The wisest man who ever lived and ever will live (Solomon) said, “The fear of the Lord is the beginning of wisdom, and the knowledge of the holy one is understanding.” - Proverbs 9:10.

 

 

Socrates famously said, “To be wise, one must know thyself.”

 

John Calvin said, “Nearly all wisdom we possess, that is to say, true and sound wisdom, consists in two parts: the knowledge of God and ourselves” (Institutes, 1.1.1).

 

One of our struggles today is the notion that we must “feel good” above all else.  This prevents us from experiencing any meaningful comparison to the perfect plumb line i.e., Jesus.  In the words of Calvin, “As long as we do not look beyond the earth, being quite content with our own righteousness, wisdom, and virtue, we flatter ourselves most sweetly, and fancy ourselves all but demigods” (Institutes 1.1.1).

 

A word that doesn’t get much traction today is repentance.  It means to feel regret for one’s rebellious actions and turn toward God’s way of life.  Jesus and the New Testament writers emphasized repentance (Matt. 3:2, 4:17, Mark 1:15, 2:17, 6:12, Luke 5:32, 13:3, 13:5).  Repentance focuses us on the reality of our condition, that we (and by we I mean everyone) are not righteous (see Romans 3:10).  John the Baptist condemned the self-righteous Pharisees and Sadducees saying, “You brood of vipers!  Who warned you to flee from the wrath to come? Bear fruits in keeping with repentance” (Luke 3:7-8).  This is not confined to the New Testament.  Isaiah 64:6 says, “All of us have become like one who is unclean, and all our righteous acts are like filthy rags...”  Our efforts to save ourselves through good deeds are worthless.  The whole of Scripture clearly points to the work of Jesus Christ, and Christ alone as that which saves us from eternity apart from God.  

 

Solomon said, “And I saw that all toil and all achievement spring from one person’s envy of another” (Ecclesiastes 4:4).  In other words, his wisdom written 3,000 years ago is just as relevant today as ever.  God inspired Solomon to tell all humans, “Quit keeping up with the Joneses.”  It’s not just a reference to competition for achievement, but it’s living in such a way that you compare yourself to the way others live.  God calls us to compare our lives to the life of Christ, because Jesus is the only perfect one who can pay for our sin.  As long as we compare ourselves to others, we deceive ourselves into a false sense of wholeness.  Once again, Calvin is helpful on this point:

 

...we cannot seriously aspire to him before we begin to become displeased with ourselves.  For what man in all the world would not gladly remain as he is-what man does not remain as he is -so long as he does not know himself, that is, while content with his own gifts, and either ignorant or unmindful of his own misery? (Institutes, 1.1.1)

 

The Psalmist offers us a plan to pursue wisdom, to become truly “displeased” with oneself-truly mindful of our own misery-so we can live and rest in the righteousness of Christ when he writes, “Search me, O God, and know my heart! Try me and know my thoughts!

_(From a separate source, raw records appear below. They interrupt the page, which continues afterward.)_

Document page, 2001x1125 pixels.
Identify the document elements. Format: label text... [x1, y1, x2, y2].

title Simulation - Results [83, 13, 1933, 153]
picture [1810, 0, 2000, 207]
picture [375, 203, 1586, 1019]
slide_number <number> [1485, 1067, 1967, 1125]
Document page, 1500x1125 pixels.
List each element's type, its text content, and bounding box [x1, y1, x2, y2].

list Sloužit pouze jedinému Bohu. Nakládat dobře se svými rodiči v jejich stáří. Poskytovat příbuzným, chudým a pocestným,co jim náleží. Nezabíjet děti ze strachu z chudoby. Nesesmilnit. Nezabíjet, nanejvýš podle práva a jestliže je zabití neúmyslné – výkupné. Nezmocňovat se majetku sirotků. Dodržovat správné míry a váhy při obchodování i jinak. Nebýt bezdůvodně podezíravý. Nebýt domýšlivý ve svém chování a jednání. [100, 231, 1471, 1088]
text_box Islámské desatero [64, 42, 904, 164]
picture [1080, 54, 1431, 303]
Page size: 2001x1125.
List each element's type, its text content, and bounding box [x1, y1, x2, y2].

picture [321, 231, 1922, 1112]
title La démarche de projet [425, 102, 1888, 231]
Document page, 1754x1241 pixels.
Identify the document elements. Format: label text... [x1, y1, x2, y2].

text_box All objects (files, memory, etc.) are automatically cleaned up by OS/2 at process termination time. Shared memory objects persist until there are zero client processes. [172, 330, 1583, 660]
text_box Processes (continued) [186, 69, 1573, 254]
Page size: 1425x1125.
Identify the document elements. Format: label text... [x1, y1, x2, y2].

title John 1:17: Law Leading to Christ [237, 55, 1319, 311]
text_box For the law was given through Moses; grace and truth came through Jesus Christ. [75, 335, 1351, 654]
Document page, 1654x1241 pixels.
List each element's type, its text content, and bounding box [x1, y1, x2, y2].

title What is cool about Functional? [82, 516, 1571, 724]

And see if there be any grievous way in me, and lead me in the way everlasting! (Psalm 139:23-24)”

 

It’s analogous to the E.R. patient with a GSW (Thanks to my faithful viewing of E.R. in the 90s, I know that means Gunshot Wound) and the surgeon must plunge his knife deep into the muscle and past bone, probing to find and extract the offending object.  

 

May we daily invite God, the great surgeon to probe the depths of our soul, revealing our true sin nature, hoping for deliverance from its effect.  May we recognize that our Heavenly Father is good, and surrender ourselves into His loving hands, knowing when His work is complete, He’ll apply the salve of grace to heal our wound so we might flourish in life.